Cette aventure, qui en appelle d’autres, nous présente l’équipe de Tonton. Tonton, c’est une figure, une légende dans le milieu, à l’image de sa famille, puisqu’ils sont tous truands de grand-père en père en fils. Tonton est répertorié dans toutes les bases de données regroupant les coupables et les suspects pour différents faits ayant trait à la malhonnêteté en général, et au vol en particulier. Ce matin là, il convoque son équipe de choc, pour LE coup qui va changer leur vie.

Quand je dis (ou plutôt j’écris) équipe de choc, c’est un bas mot. Car quand vous allez les rencontrer, ça va vous faire un choc. Il y a Gérard, un con dans les grandes largeurs, doté de deux neurones non connectés, qui se prend pour le bras droit du patron. Il y a Pierre, le jeunot, le neveu du patron, d’une incompétence tellement rare qu’il aurait sa place au musée Grévin. Il y a Mamour, un aveugle qui voit mieux que la troupe entière, un expert dans l’ouverture des coffres. Enfin, Kiki, le chien de Mamour, un teckel nain qui est plus efficace pour pisser que pour guider son maitre.

Le nouveau coup de Tonton est d’une simplicité à pleurer. Un de ses amis, le Zébré, appelé come cela car il a bronzé au travers des barreaux de prison, lui a parlé du magot de son codétenu aurait caché chez sa mère. Le codétenu, c’est le Belge, c’est Emile Von Stroumpf, et sa mère ressemble plus à un bulldozer en action qu’à Betty Boop. Bref voilà un coup d’une simplicité enfantine pour peu que l’on connaisse l’endroit ou le magot est caché.
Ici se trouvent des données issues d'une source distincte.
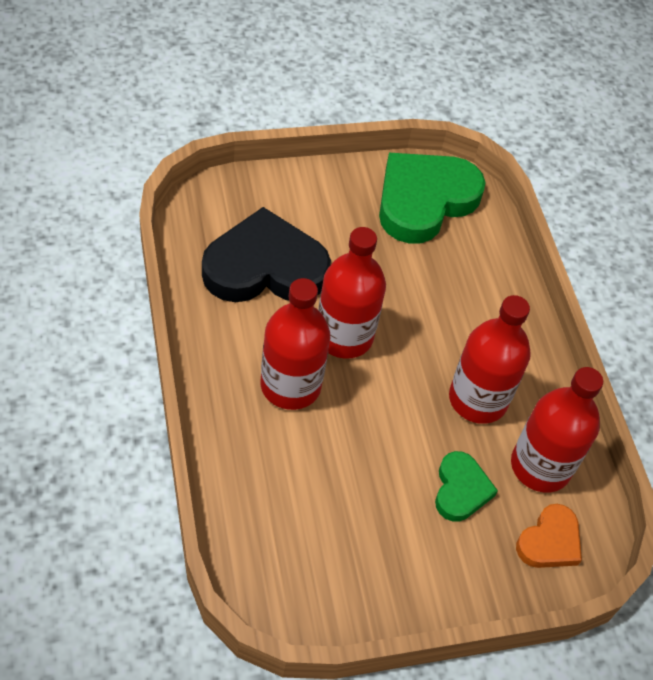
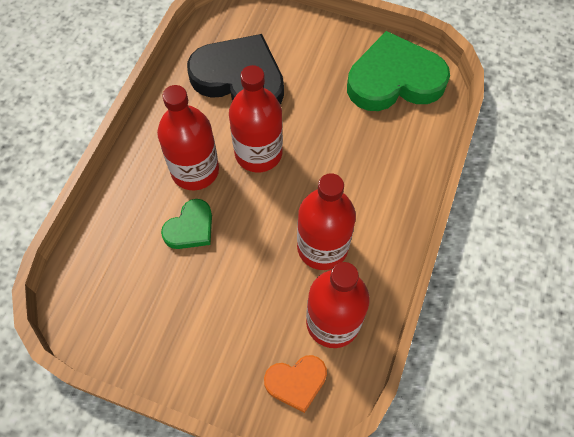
camera: 40 degrees right, 10 degrees up
(461, 489) = (258, 307): green heart -> green heart (190, 228)

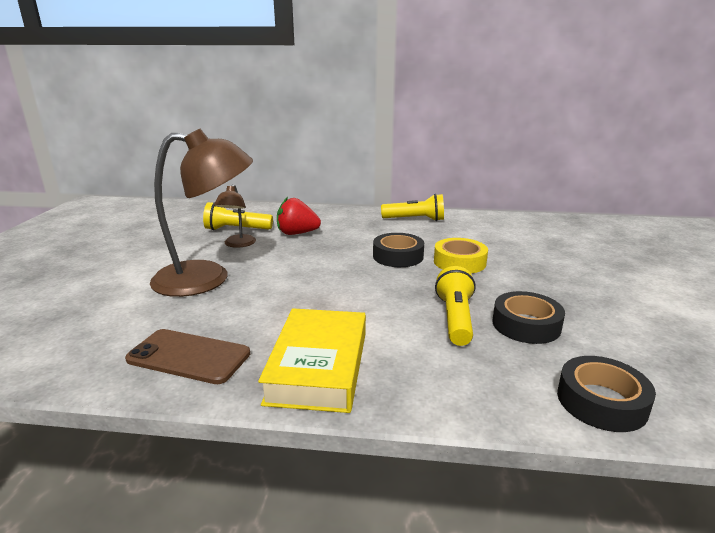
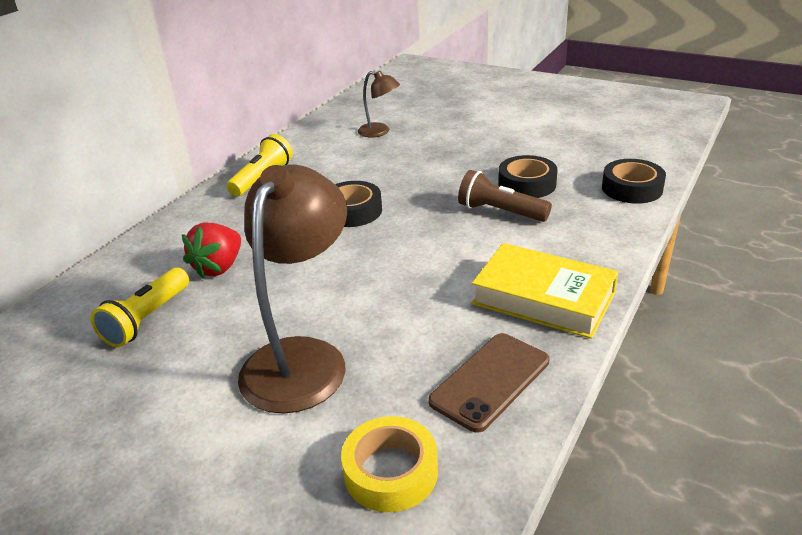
camera: 65 degrees left, 10 degrees up
(238, 244) = (208, 322): brown lamp -> brown lamp (379, 132)
(455, 319) = (500, 212): yellow flashlight -> brown flashlight
(459, 262) = (395, 181): yellow tape -> yellow tape (391, 472)

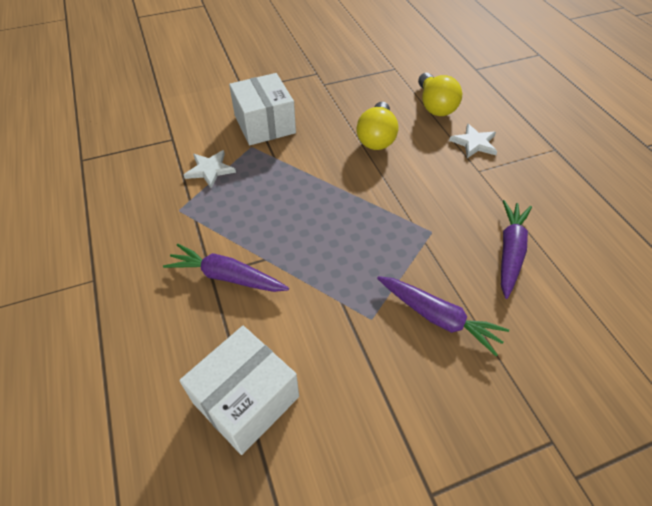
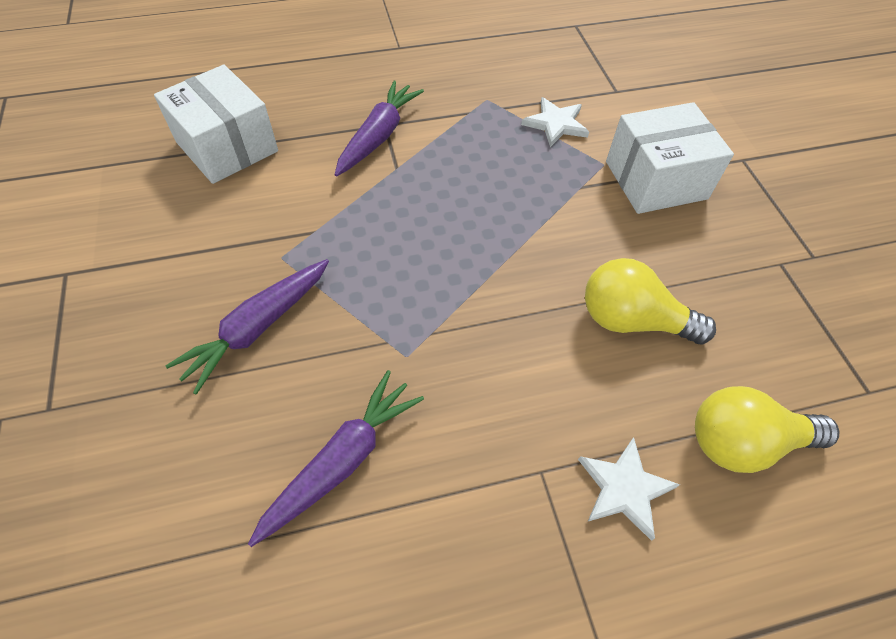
camera: 95 degrees right, 5 degrees up
(510, 252) = (341, 461): purple carrot -> purple carrot turned 75 degrees counterclockwise

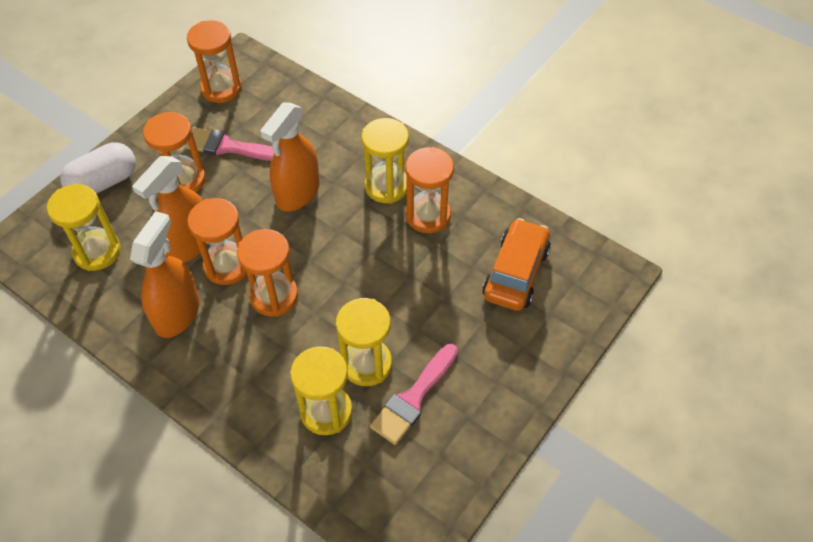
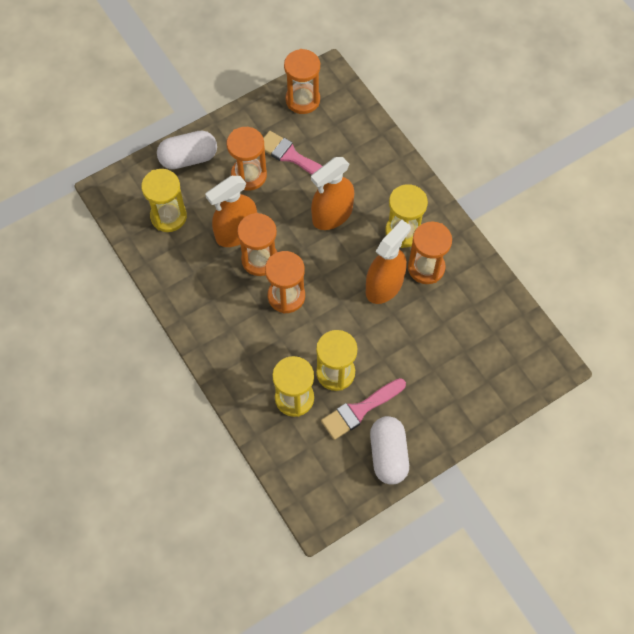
camera: 20 degrees right, 10 degrees up
(177, 313) = (212, 286): orange spray bottle -> orange spray bottle (384, 286)
(470, 440) = (388, 455): none -> white capsule
(515, 273) = (475, 339): orange car -> none

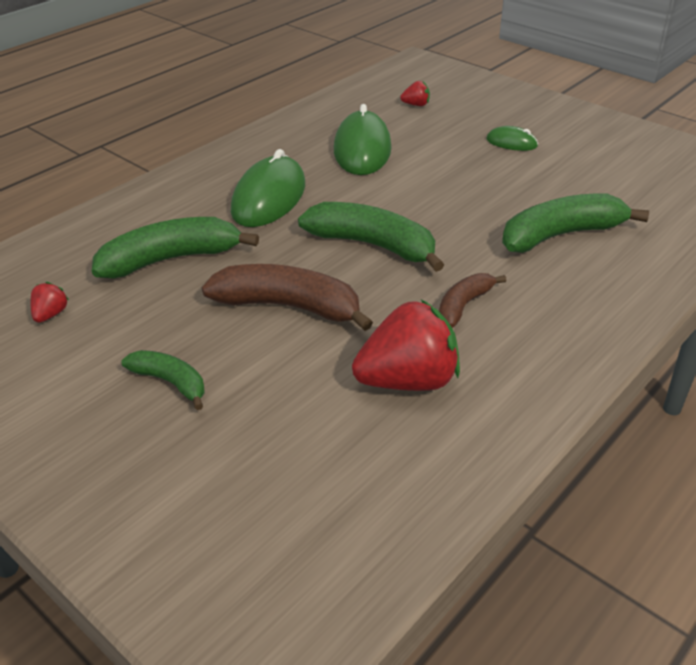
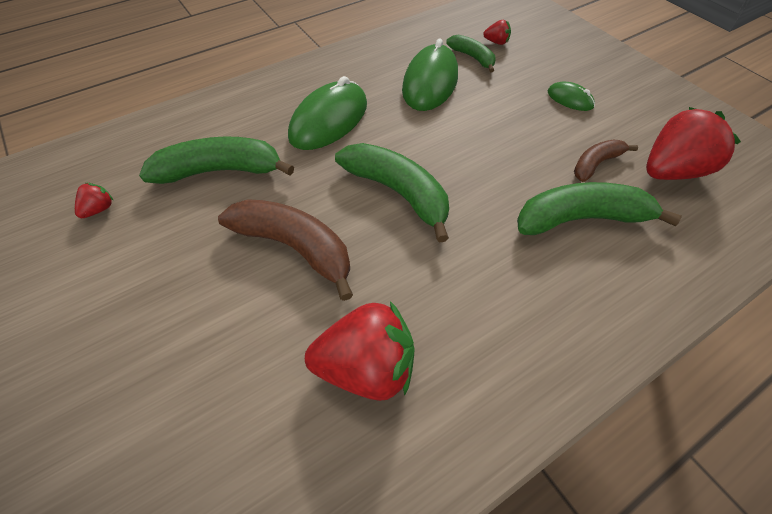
camera: 15 degrees right, 15 degrees up
(170, 382) = (157, 311): green banana -> green banana (472, 58)
(463, 306) = (455, 285): brown banana -> brown banana (595, 164)
(629, 185) = (671, 171): none -> red strawberry

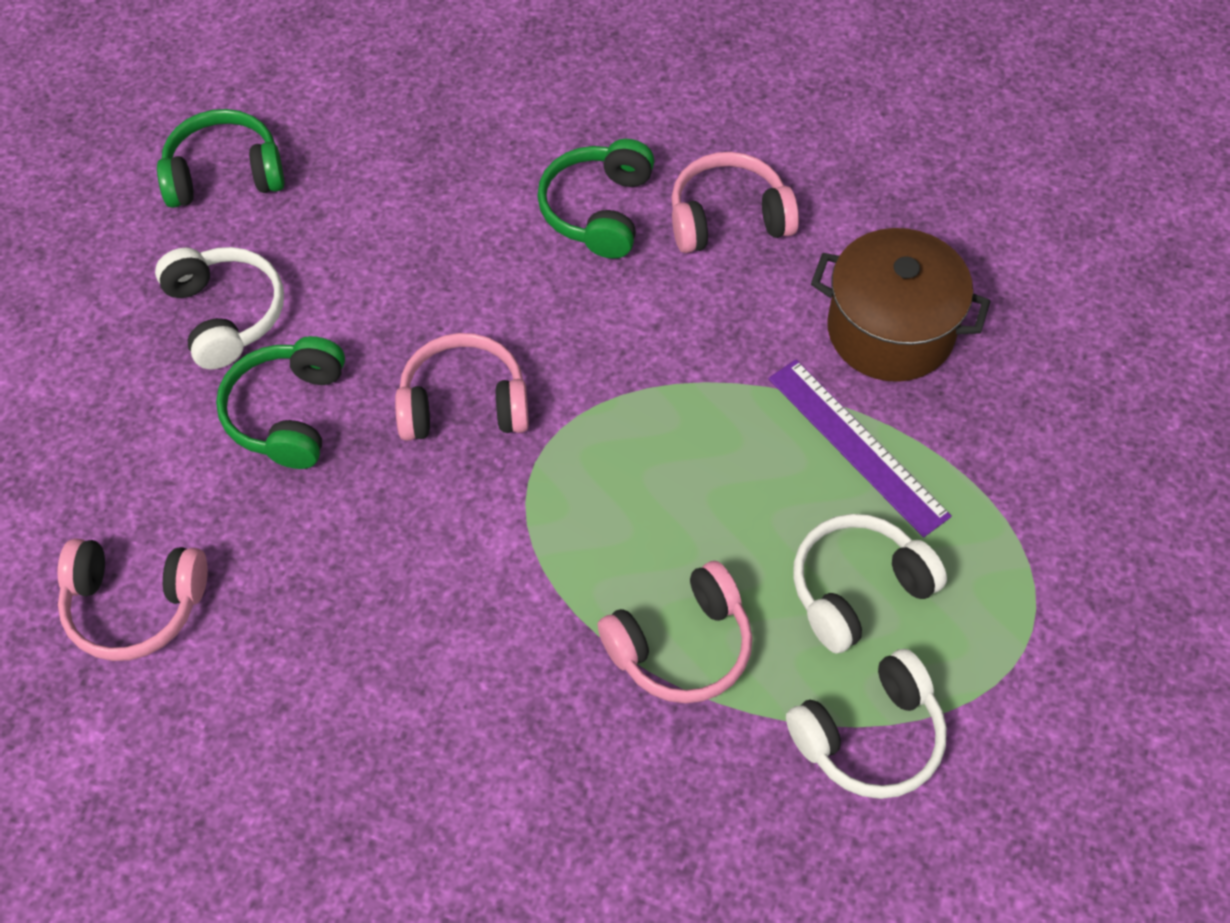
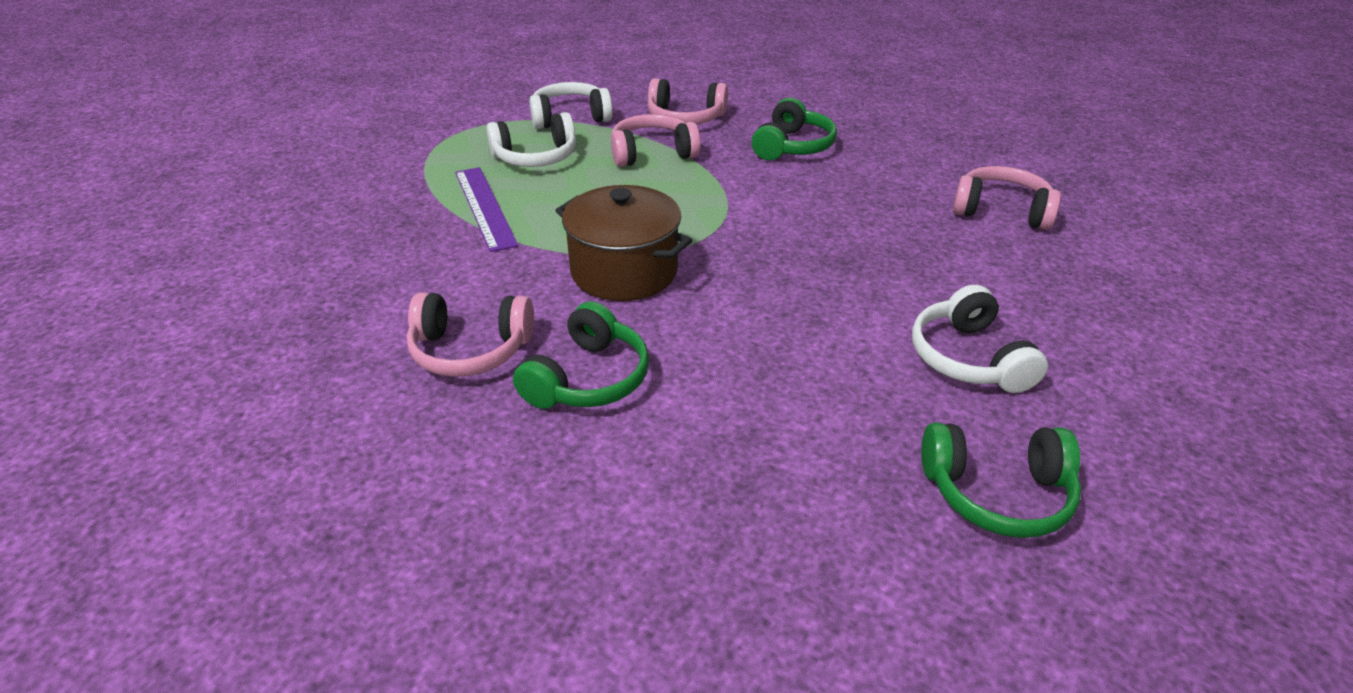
camera: 165 degrees left, 20 degrees down
(287, 413) = (902, 285): green headphones -> green headphones (792, 146)
(463, 404) = (757, 268): pink headphones -> pink headphones (685, 118)
(890, 330) = (405, 256): brown pot -> brown pot (624, 271)

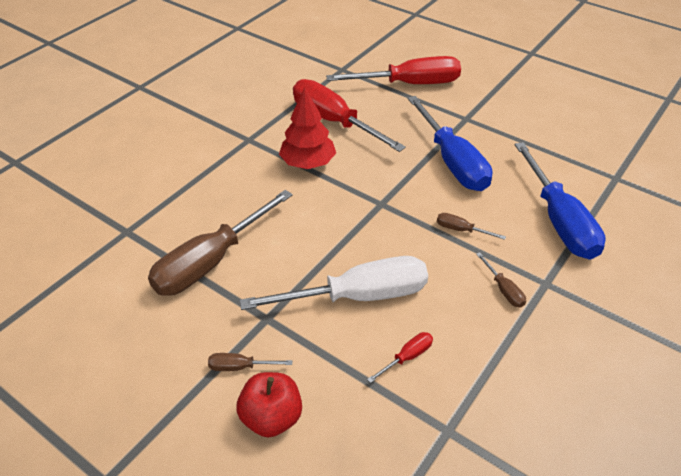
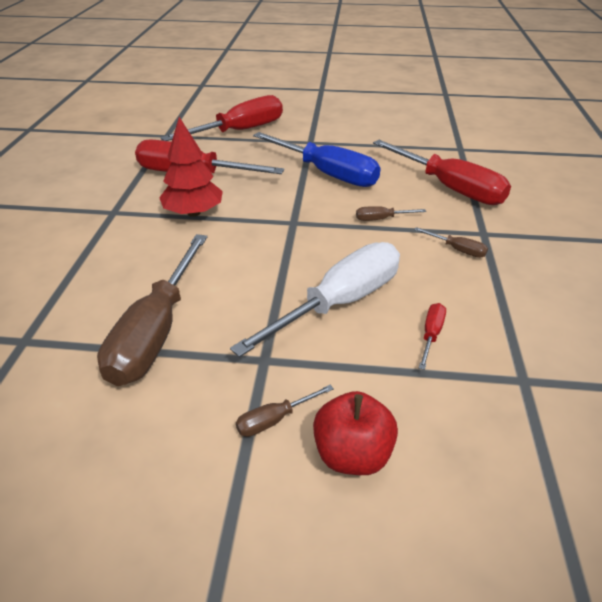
camera: 30 degrees left, 5 degrees down
(559, 221) = (449, 188): blue screwdriver -> red screwdriver

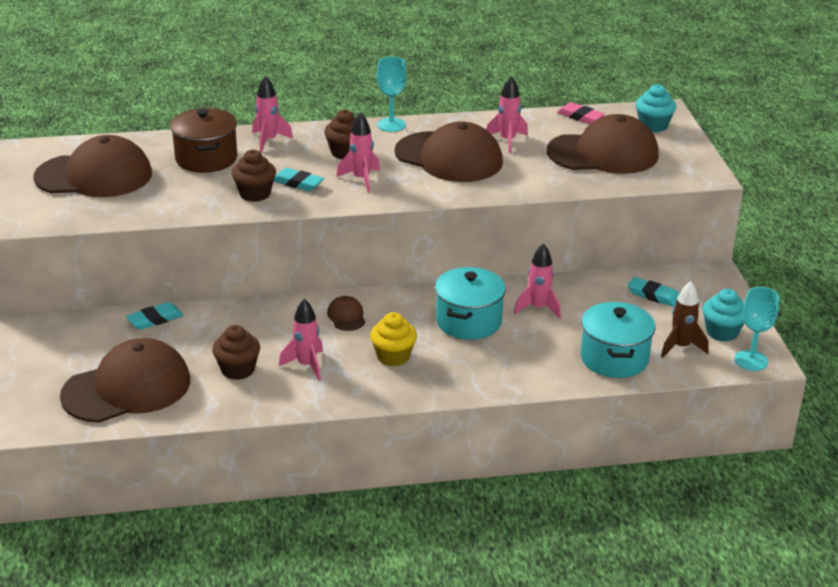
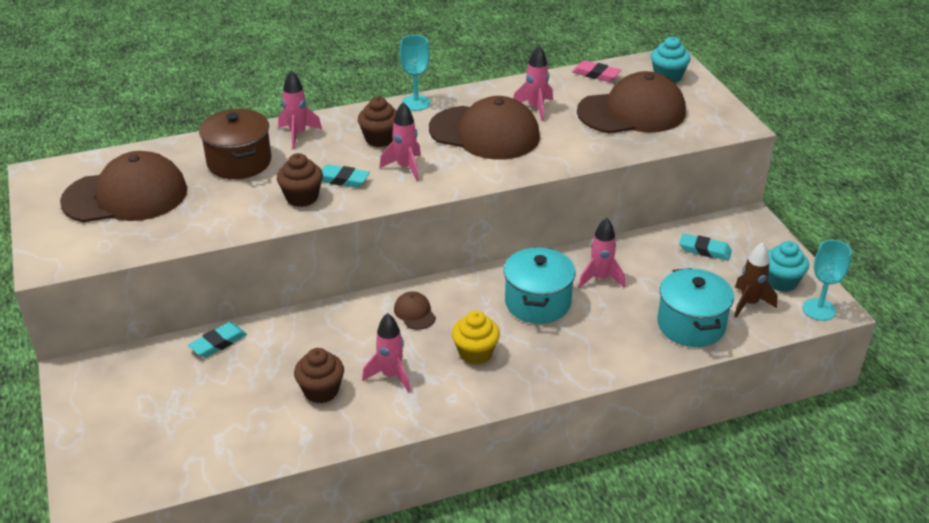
camera: 10 degrees left, 5 degrees up
(127, 388) = (210, 430): brown cap -> none

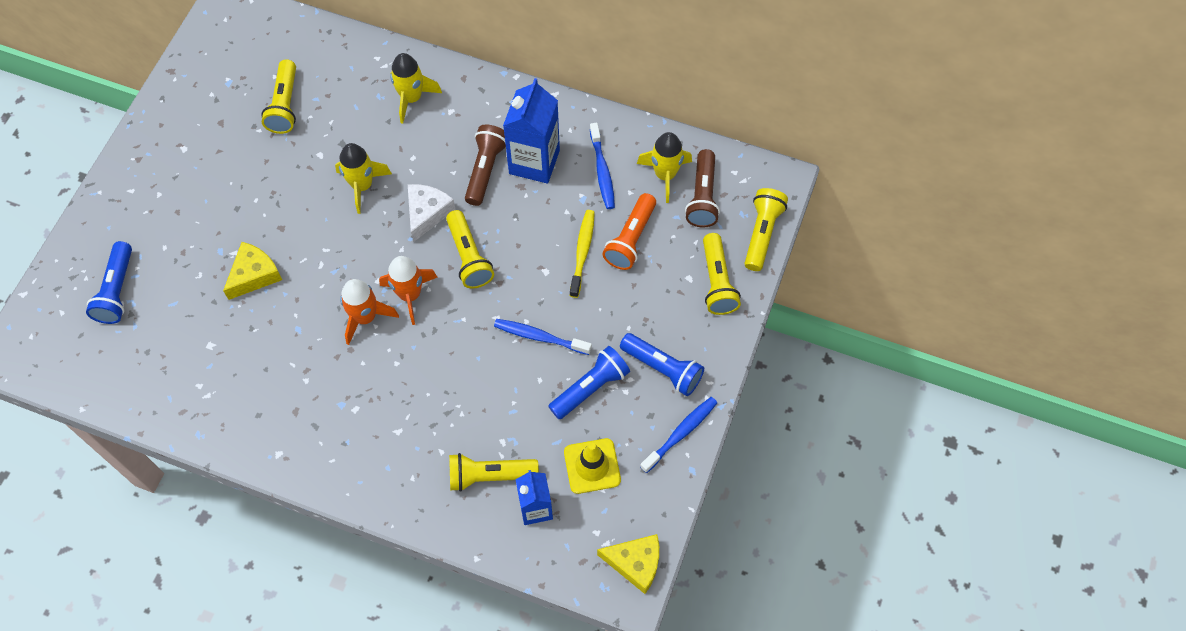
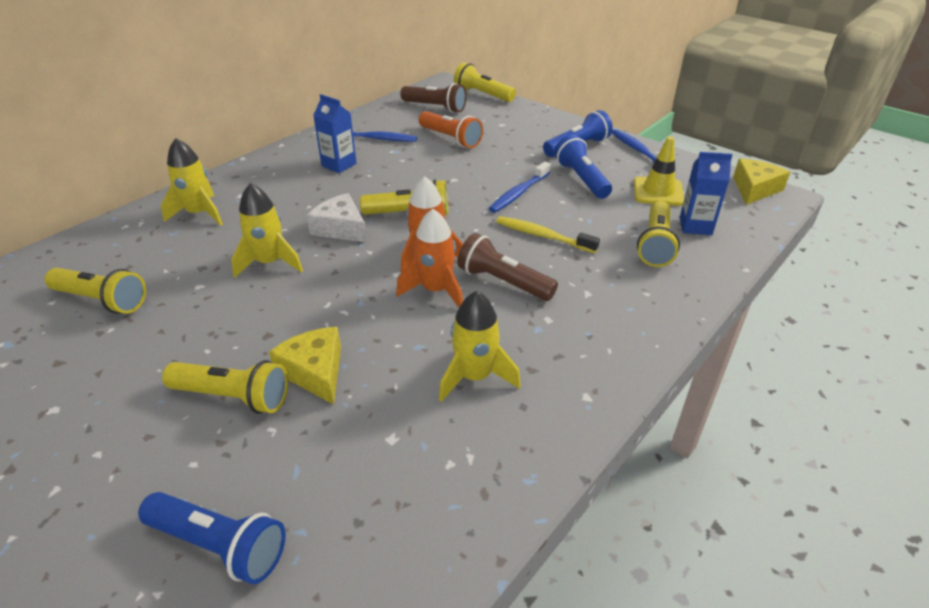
camera: 70 degrees left, 25 degrees down
(485, 170) = (323, 189): brown flashlight -> brown flashlight (503, 282)
(534, 162) = (339, 165): blue carton -> blue carton, size x0.63
(582, 252) = (447, 160): yellow toothbrush -> yellow toothbrush (543, 236)
(665, 175) = (404, 116): yellow rocket -> yellow rocket (475, 377)
(717, 282) = (512, 115): yellow flashlight -> yellow flashlight (233, 396)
Que vous dire de plus, si ce n’est que vous devez impérativement lire ce livre ! Car il faut bien dire que depuis la disparition de Maître Westlake, le paysage est resté bien orphelin. Certes, il nous reste Nadine Monfils, en plus cynique, quelques Irlandais. Mais il semble bien que le polar humoristique, sans autre volonté que de faire rire, sans vouloir faire de mal, sans humour noir ou méchant, c’est plutôt rare. Ce roman donc est fait pour rire, et cela marche formidablement bien, du début à la fin.

Tout d’abord, l’équipe aussi improbable que déjantée, alors que leur propos sont parfaitement sérieux, est un morceaux de choix, du vrai Charolais de boucherie. Car rien n’est plus drôle que de montrer des situations absurdes en restant sérieux. De même, rien de plus drôle que d’écrire des dialogues qui sont importants pour les membres de l’équipe mais totalement absurdes pour nous lecteurs. Cette équipe de doux dingues, on la suit avec plaisir, bonté, gentillesse tant elle parait aussi inoffensive que le clown blanc au milieu de la piste du cirque.

Mais là où Samuel Sutra fait mieux que de marquer l’essai, c’est par son style imagé, par le ton hautain de ses dialogues, par le coté burlesque et décalé des situations. Le style fait doucement penser à du San Antonio, les dialogues m’ont rappelé le grand Audiard des tontons flingueurs ou celui de Ne nous fâchons pas ! et les scènes construites par Georges Lautner. Et je n’exagère pas, lisez le deuxième chapitre, celui où Tonton explique à son équipe le fameux coup, et vous me direz que vous voyez clairement Bernard Blier dans le rôle du patriarche, et Jean Lefebvre dans celui de Pierre.

Du début à la fin, le rire est garanti. D’ailleurs ma fille ne comprenait pas qu’un livre puisse faire rire, et elle me regardait d’un drôle d’air ! Je vous garantis de passer un excellent moment. Et d’ailleurs, j’espère bien en lire d’autres, tant cette équipe, en un livre, m’a convaincu qu’elle pouvait être à mes cotés à l’égale de celle de Dortmunder. Un must pour se changer les idées, un passage obligé dans une catégorie trop délaissée, celle de faire rire son prochain. D’ailleurs cela ferait un excellent film, avis aux amateurs. Bravo et merci M.Sutra, pour cet excellent moment de rigolade.